A wildly charged “High Water” changed the mood immediately. With Donnie Herron’s jazz-grass banjo dancing in and out, and Tony Garnier’s string bass high in the mix, Dylan found some crazy rhythmic riff early in the song, the entire band soon picked up on it taking the song to a new place.

A fairly flowing “Spirit on the Water” came next and was followed by “Tangled Up In Blue” and then a near-perfect “Blind Willie McTell” with Herron on banjo. Then came a nice surprise, a rearranged moderately rocking “I Don’t Believe You.” This may have been Dylan’s best vocal of the night, as the roughness in his voice seemed to evaporate and he let the notes soar.

“When The Deal Goes Down” was the only time the concert seemed to lose steam. At the end of the first verse Dylan used his hand to count out the waltz rhythm he wanted, the band fell in line, but the song, one of the best on “Modern Times” wasn’t as effective as it could have been.

“Highway 61” revived the energy and “Blowin’ In The Wind” was far more meaningful than it was in Atlantic City.

At the end of “Thunder On The Mountain,” Dylan (possibly for the first time this tour) introduced the band, and then said something like, “It’s good to be back.
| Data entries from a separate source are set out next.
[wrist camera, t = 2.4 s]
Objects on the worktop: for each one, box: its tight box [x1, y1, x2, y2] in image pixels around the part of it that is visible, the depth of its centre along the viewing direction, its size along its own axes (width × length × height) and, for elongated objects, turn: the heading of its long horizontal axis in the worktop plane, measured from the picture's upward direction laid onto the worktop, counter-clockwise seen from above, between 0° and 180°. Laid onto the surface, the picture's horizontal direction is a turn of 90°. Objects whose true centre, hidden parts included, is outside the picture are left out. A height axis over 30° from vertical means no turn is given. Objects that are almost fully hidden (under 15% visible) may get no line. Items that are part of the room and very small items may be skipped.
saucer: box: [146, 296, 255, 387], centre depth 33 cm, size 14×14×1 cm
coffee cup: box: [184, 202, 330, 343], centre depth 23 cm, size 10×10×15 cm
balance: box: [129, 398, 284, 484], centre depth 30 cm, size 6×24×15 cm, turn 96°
Last time we played here, it was in the mud and the rain at six in the morning.” I thought it was hysterical myself and possibly in reference to an article in a local paper the day before about local residents bitching that he didn’t play the original festival.  They then went into a fine version of “All Along the Watchtower,” which now resolves on a major chord.
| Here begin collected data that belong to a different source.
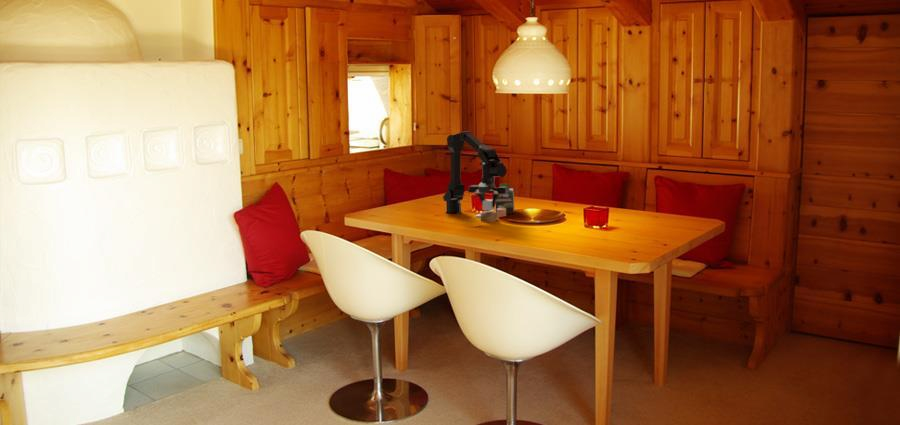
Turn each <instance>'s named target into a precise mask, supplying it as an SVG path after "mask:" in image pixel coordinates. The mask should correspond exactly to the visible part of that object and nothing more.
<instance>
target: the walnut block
mask: <svg viewBox="0 0 900 425" xmlns="http://www.w3.org/2000/svg"><path fill="white" fill-rule="evenodd" d="M480 214H481V217H480V222H490V223H492V222H495V221H497V220H498V217H497V212H496V211H493V210H492V211H491V210H483V211H482V212H480Z"/></svg>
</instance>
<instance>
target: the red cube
mask: <svg viewBox="0 0 900 425" xmlns="http://www.w3.org/2000/svg"><path fill="white" fill-rule="evenodd" d="M501 216H506V217H507V214H506V208H498V209H497V218H500V217H501Z"/></svg>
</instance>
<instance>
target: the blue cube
mask: <svg viewBox="0 0 900 425" xmlns="http://www.w3.org/2000/svg"><path fill="white" fill-rule="evenodd" d="M493 210H496V205H495V206H494V208H493V198H492V199H489V198H487V199H486V198H485V200H483V205H482V211H493Z"/></svg>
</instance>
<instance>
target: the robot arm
mask: <svg viewBox="0 0 900 425" xmlns="http://www.w3.org/2000/svg"><path fill="white" fill-rule="evenodd" d="M465 143H466V144H468V145H469V146H470V148H472V149H473V150H474V151H475V152H476V153H477V156H478V158H479V159H480V160H481V161H480V162H479V163H478V165H479V166H482V167H481V169H482V170H481V173H482V176H481V178H480V180H481V181H480V182H479V184H472V185H469V186H468V188H467V189H468V190H467V191H468V193H475V194H474V195H476V196H478V197H479V199H480V203H481V205H482V206H483V200H485V199H486V194H487V193H489V192H491V193H492V192H493V193H492V200H493V208H494V206H495V207H496V201H497V199H498V197H499V195H500V194H506V193H508V192H509V188H510V187H509V188H508V187H507V186H500V185H499V186H498V187H496V184H495V179H496V178H497V177H498V178H504V177H505V176H506V174H508V172H507V171H508V169H507V167H506V165H504V162H503V161H501V160H500V158H499V155H498V154H497V151H496V149H495V148H493V147H491V146H489V145H485V144H484V143H483V142H482V141H481V140H480V139H478V138H477V137H476V136H475V135H473V134H472V132H471V131H469V130H466V131H465V130H464V131H461V132H459V133H454V134H449V135H448V136H447V137H446V145H447V148H448V150H449V152H450V180H449V183H448V184H447V188H446V192H445V194H444V195H443V196H442V198H443V201H444V202H446V211H445V214H459V213H462V203H461V201H463V199H464V195H465V192H466V191H465V186H466V185H465V183H464V184H463V182H462V180H461V175H462V174H461V169H462V168H461V166H462V165H461V164H462V163H461V161H462V160H461V158H462V157H461V154H462V153H461V152H462V151H463V149H464V147H465Z"/></svg>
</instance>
On the way out of the venue, the full moon was clouded over and a sudden chilly rainstorm erupted and the temperature dropped several degrees. It lasted exactly as long as it took to reach the car, for the endless crawl back to the main road. Luckily at that main road, we were headed for the back mountain roads of Pennsylvania, and didn’t have to join what appeared to be an extremely long line of cars inching towards the New York State Thruway.

And so, almost four decades later, Bob Dylan finally made it to the site of Yasgur’s farm. I don’t know whether he got back to the garden, but he delivered the goods.